◆ Your instructions ◆
Once the images are set aside, output the listing exactly as it stands.

◆ Collected data ◆
***

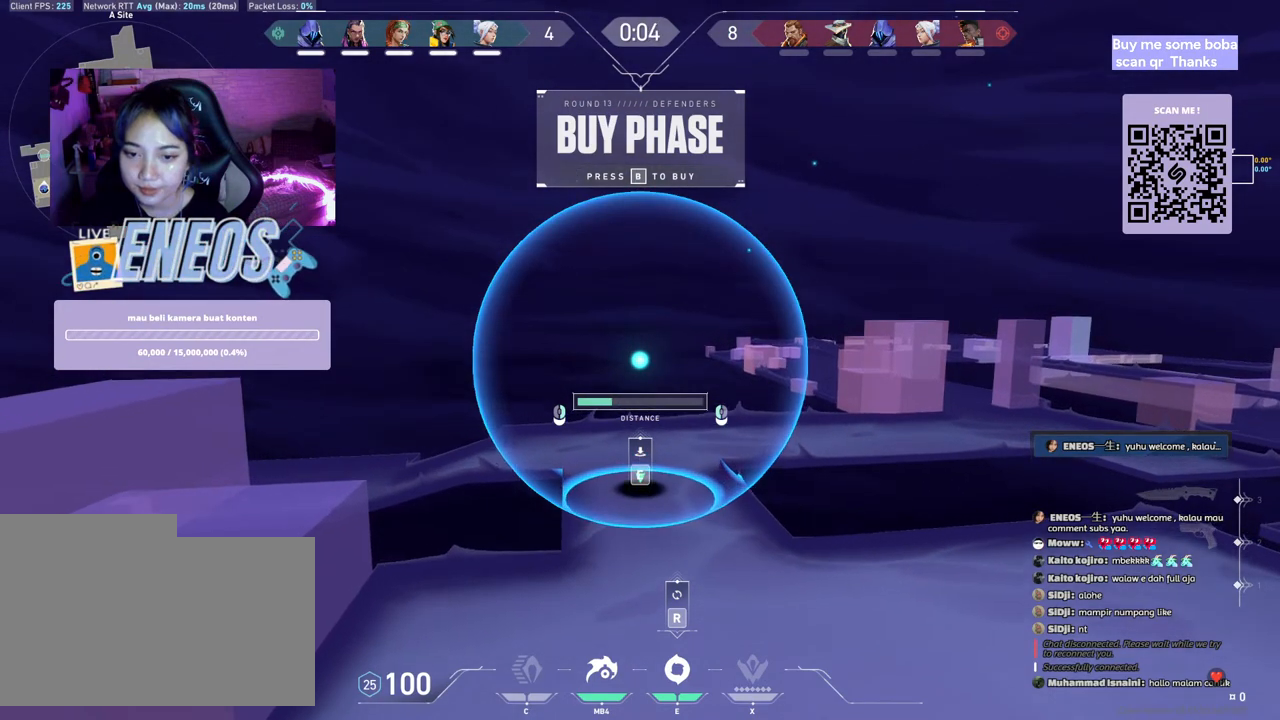
{"keys": ["ctrl"], "mouse": [], "events": [[217, "ctrl", "up"], [417, "ctrl", "down"]]}
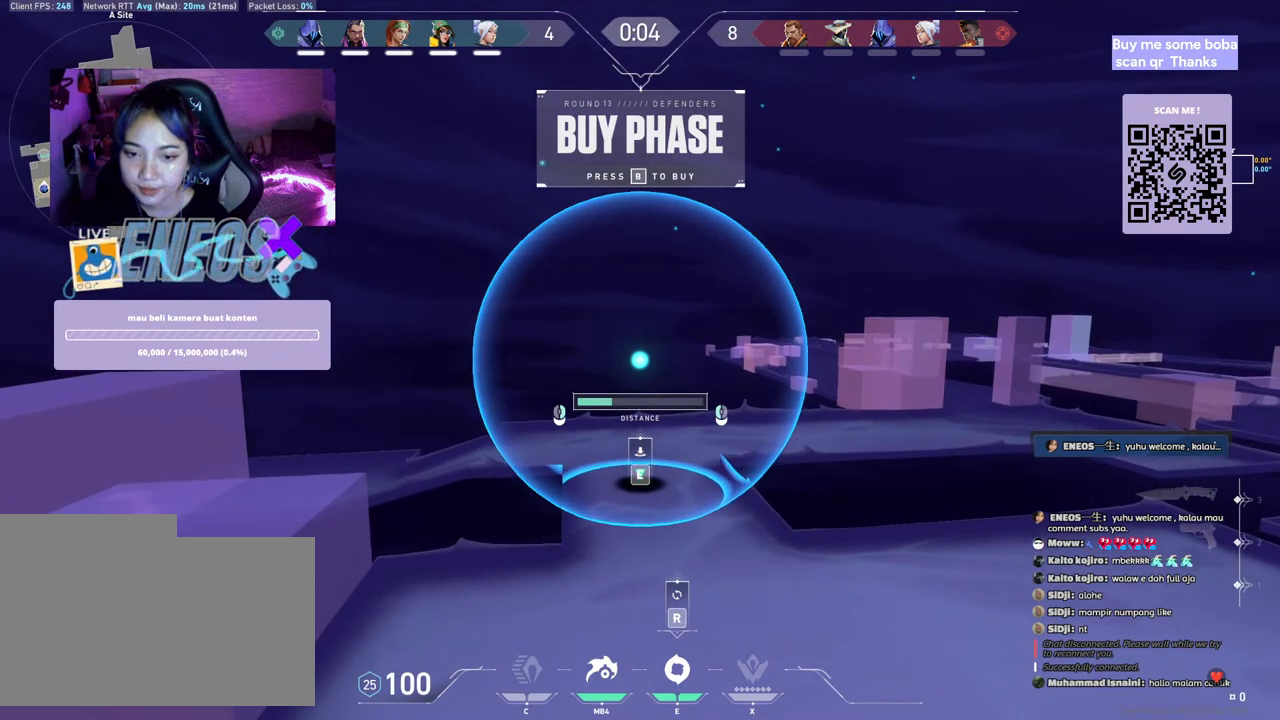
{"keys": [], "mouse": [], "events": [[50, "ctrl", "up"], [283, "ctrl", "down"], [483, "ctrl", "up"]]}
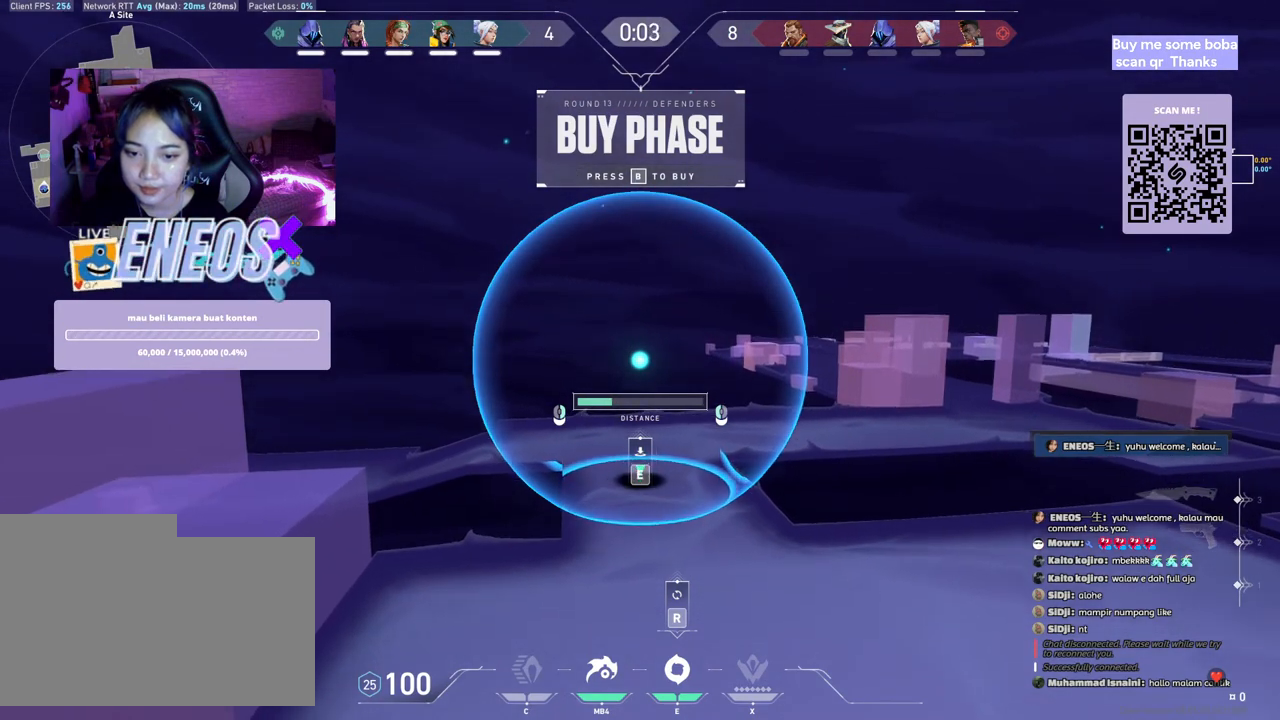
{"keys": [], "mouse": [], "events": [[150, "ctrl", "down"], [283, "ctrl", "up"]]}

***

◆ Response for this exercise ◆
{"keys": ["ctrl"], "mouse": [], "events": [[217, "ctrl", "up"], [417, "ctrl", "down"]]}
{"keys": [], "mouse": [], "events": [[50, "ctrl", "up"], [283, "ctrl", "down"], [483, "ctrl", "up"]]}
{"keys": [], "mouse": [], "events": [[150, "ctrl", "down"], [283, "ctrl", "up"]]}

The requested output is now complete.